TEXTAUSZUG:
Die Figur des Batmans ist offenkundig hoch problematisch, da sie im Graubereich zwischen Rache, Selbstjustiz und zivilgesellschaftlichem Engagement operiert. Eine wirkliche demokratische Legitimation kann Batman nicht vorweisen. Es handelt sich zwar nur um Filme, aber immerhin um Filme, die ein Millionen- und Milliardenpublikum erreichen. Auch Filme können in der Bevölkerung Rechtsvorstellungen erzeugen, die langfristig das Rechtsbewusstsein prägen. 

Sie sind Rechtswissenschaftler und haben sich für Ihr Buch die Architektur der fiktiven Stadt genauer angeschaut. Was kann man aus Bauwerken über Normen und Normativität erfahren?  

Gebäude sind mit bestimmten Institutionen verknüpft: Das gewaltige Rathaus, die Konzernzentrale, die furchteinflößende Psychiatrie und das Gefängnis. Sie sind im Stadtbild präsent und haben eine Wirkung auf die Stadtbevölkerung. Sie halten Normen und Institutionen präsent. Und umgekehrt kann ihre Umwidmung oder ihre Zerstörung Ängste erzeugen. In den Batman-Filmen vermitteln die Schauplätze wichtige Botschaften, sie transportieren einen Teil der Geschichte. Nehmen wir zum Beispiel Wayne Manor, ein riesiges Herrenhaus und der Rückzugsort Batmans. Oder den Wayne Tower, ein Wolkenkratzer, der an Fritz Langs berühmten "Metropolis"-Film erinnert. Aus diesem Unternehmen kommen die Ressourcen für Batmans Einsätze. Und dieser Konzernturm steht für die Vermischung von privaten und öffentlichen Belangen. Das Gebäude ist damit ein Sinnbild für die Verschmelzung politischer und ökonomischer Autorität, wie wir sie in der Wirklichkeit bei Großunternehmen kennen. 

"Erinnert fast an ein juristisches Lehrbuch" 

Sie haben sich bislang mit der Geschichte der europäischen Expansion in der frühen Neuzeit und mit den Wechselwirkungen zwischen Recht und Ästhetik beschäftigt. Wie kamen Sie auf Batmans Gotham City?

ZEILEN:
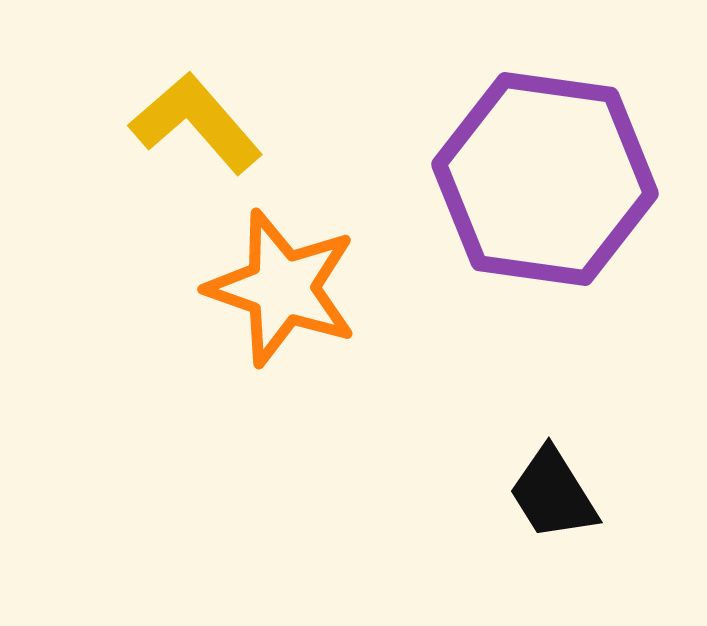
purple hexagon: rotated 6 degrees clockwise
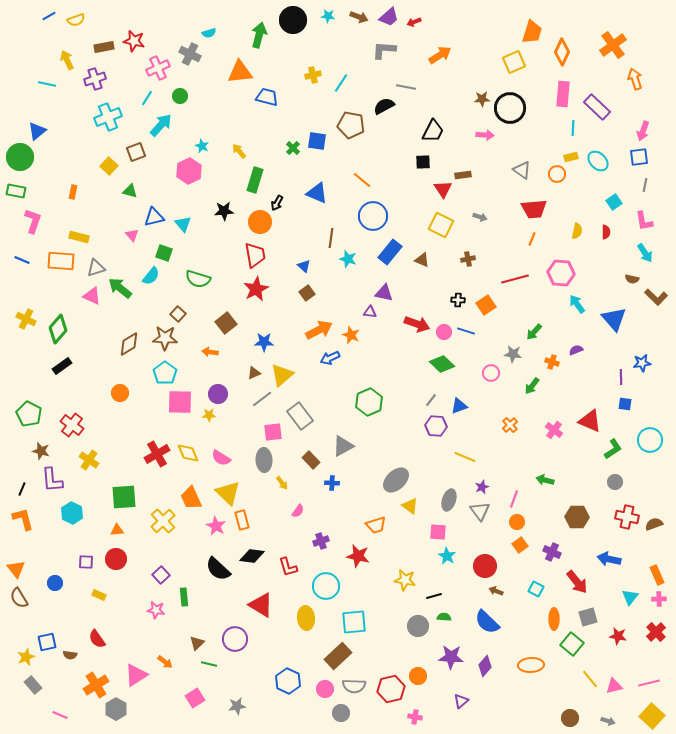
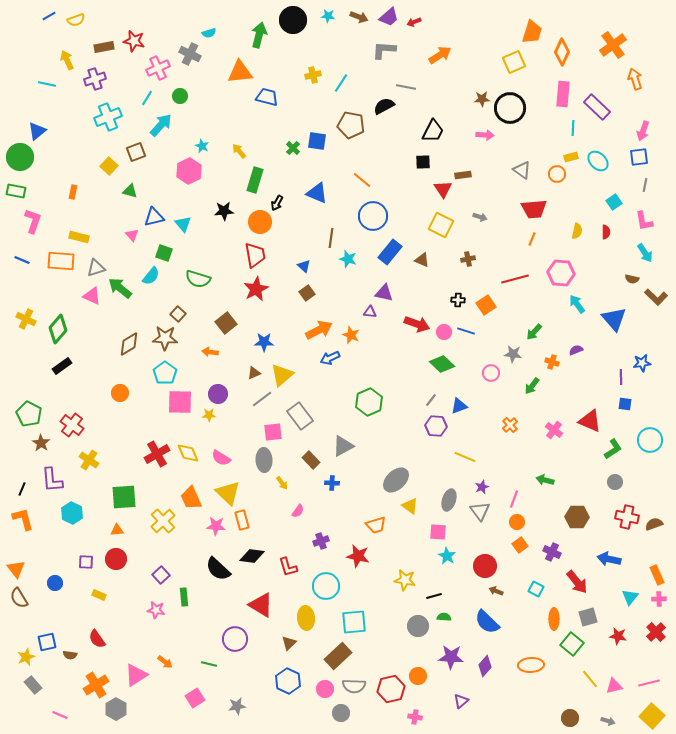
brown star at (41, 451): moved 8 px up; rotated 18 degrees clockwise
pink star at (216, 526): rotated 24 degrees counterclockwise
brown triangle at (197, 643): moved 92 px right
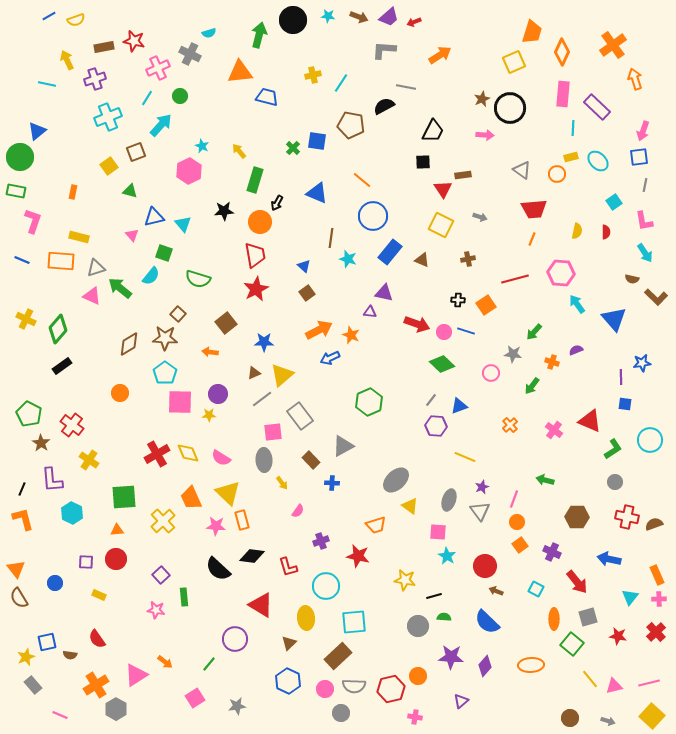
brown star at (482, 99): rotated 21 degrees counterclockwise
yellow square at (109, 166): rotated 12 degrees clockwise
green line at (209, 664): rotated 63 degrees counterclockwise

AUFGABENSTELLUNG: An welchen Film erinnert der Wayne Tower laut dem Textauszug über Batman?

LÖSUNG: An Fritz Langs berühmten Film „Metropolis“.